• **Aim of the task**: In the records below, the line with "It is important" opens the range and the line with "The study conducted" closes it; print that range exactly and nothing else.

• **Provided material**:
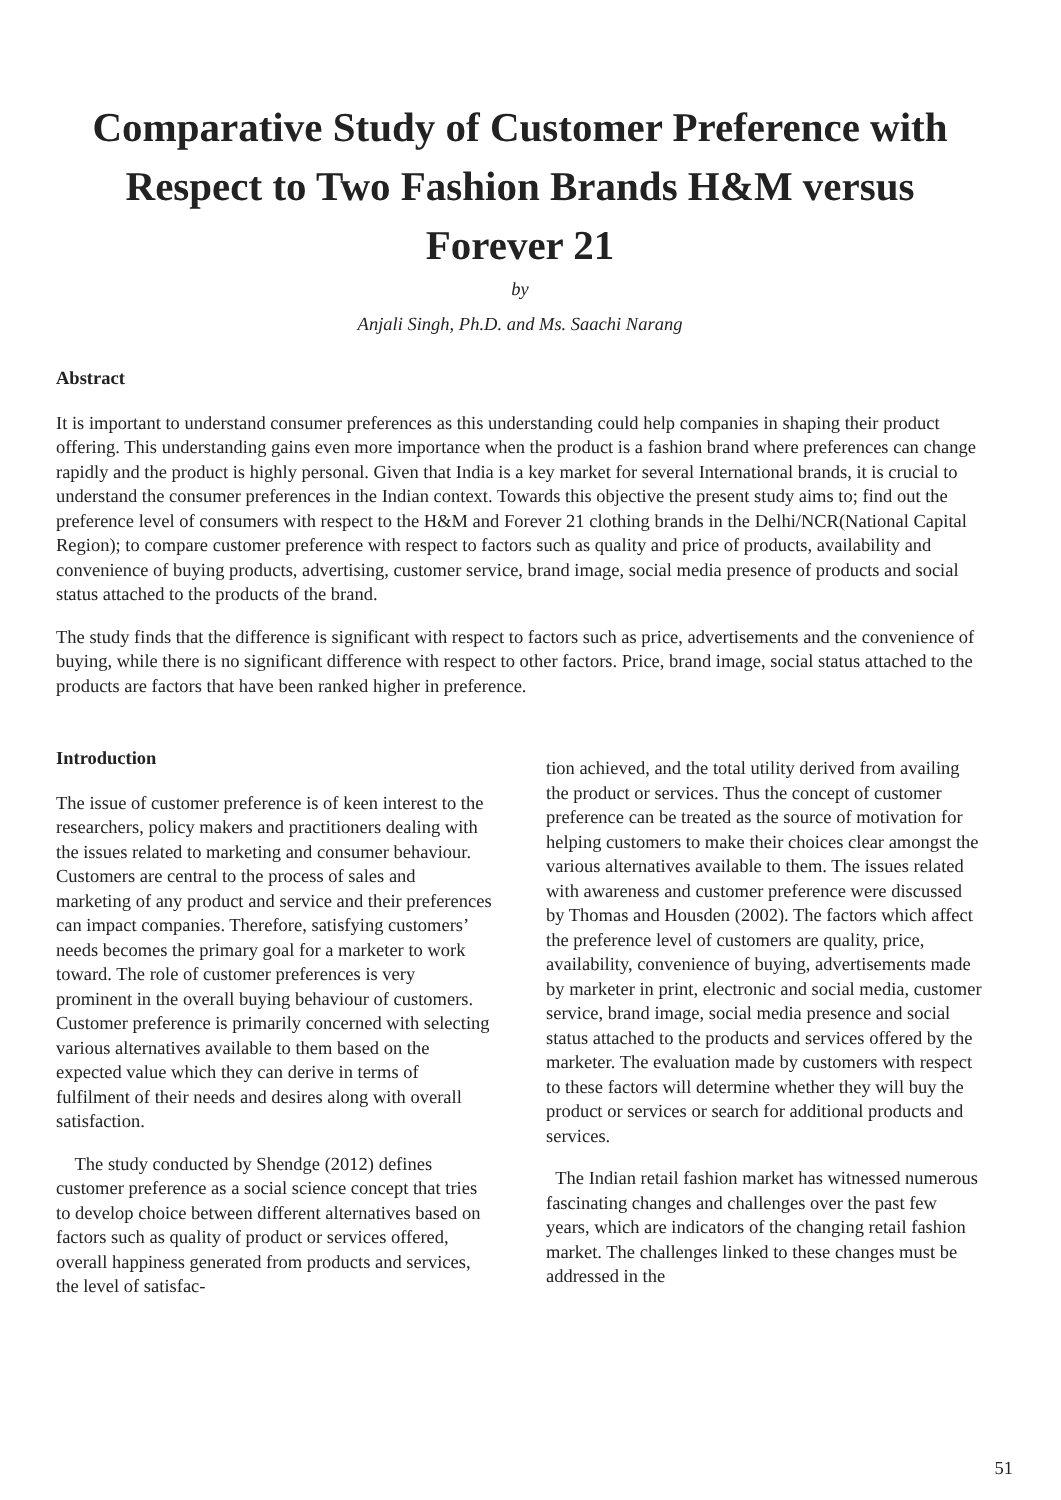Comparative Study of Customer Preference with
Respect to Two Fashion Brands H&M versus
Forever 21
by
Anjali Singh, Ph.D. and Ms. Saachi Narang
Abstract
It is important to understand consumer preferences as this understanding could help companies in shaping their product offering. This understanding gains even more importance when the product is a fashion brand where preferences can change rapidly and the product is highly personal. Given that India is a key market for several International brands, it is crucial to understand the consumer preferences in the Indian context. Towards this objective the present study aims to; find out the preference level of consumers with respect to the H&M and Forever 21 clothing brands in the Delhi/NCR(National Capital Region); to compare customer preference with respect to factors such as quality and price of products, availability and convenience of buying products, advertising, customer service, brand image, social media presence of products and social status attached to the products of the brand.
The study finds that the difference is significant with respect to factors such as price, advertisements and the convenience of buying, while there is no significant difference with respect to other factors. Price, brand image, social status attached to the products are factors that have been ranked higher in preference.
Introduction
The issue of customer preference is of keen interest to the researchers, policy makers and practitioners dealing with the issues related to marketing and consumer behaviour. Customers are central to the process of sales and marketing of any product and service and their preferences can impact companies. Therefore, satisfying customers’ needs becomes the primary goal for a marketer to work toward. The role of customer preferences is very prominent in the overall buying behaviour of customers. Customer preference is primarily concerned with selecting various alternatives available to them based on the expected value which they can derive in terms of fulfilment of their needs and desires along with overall satisfaction.
The study conducted by Shendge (2012) defines customer preference as a social science concept that tries to develop choice between different alternatives based on factors such as quality of product or services offered, overall happiness generated from products and services, the level of satisfac-
tion achieved, and the total utility derived from availing the product or services. Thus the concept of customer preference can be treated as the source of motivation for helping customers to make their choices clear amongst the various alternatives available to them. The issues related with awareness and customer preference were discussed by Thomas and Housden (2002). The factors which affect the preference level of customers are quality, price, availability, convenience of buying, advertisements made by marketer in print, electronic and social media, customer service, brand image, social media presence and social status attached to the products and services offered by the marketer. The evaluation made by customers with respect to these factors will determine whether they will buy the product or services or search for additional products and services.
The Indian retail fashion market has witnessed numerous fascinating changes and challenges over the past few years, which are indicators of the changing retail fashion market. The challenges linked to these changes must be addressed in the
51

• **Solution for this problem**:
It is important to understand consumer preferences as this understanding could help companies in shaping their product offering. This understanding gains even more importance when the product is a fashion brand where preferences can change rapidly and the product is highly personal. Given that India is a key market for several International brands, it is crucial to understand the consumer preferences in the Indian context. Towards this objective the present study aims to; find out the preference level of consumers with respect to the H&M and Forever 21 clothing brands in the Delhi/NCR(National Capital Region); to compare customer preference with respect to factors such as quality and price of products, availability and convenience of buying products, advertising, customer service, brand image, social media presence of products and social status attached to the products of the brand.
The study finds that the difference is significant with respect to factors such as price, advertisements and the convenience of buying, while there is no significant difference with respect to other factors. Price, brand image, social status attached to the products are factors that have been ranked higher in preference.
Introduction
The issue of customer preference is of keen interest to the researchers, policy makers and practitioners dealing with the issues related to marketing and consumer behaviour. Customers are central to the process of sales and marketing of any product and service and their preferences can impact companies. Therefore, satisfying customers’ needs becomes the primary goal for a marketer to work toward. The role of customer preferences is very prominent in the overall buying behaviour of customers. Customer preference is primarily concerned with selecting various alternatives available to them based on the expected value which they can derive in terms of fulfilment of their needs and desires along with overall satisfaction.
The study conducted by Shendge (2012) defines customer preference as a social science concept that tries to develop choice between different alternatives based on factors such as quality of product or services offered, overall happiness generated from products and services, the level of satisfac-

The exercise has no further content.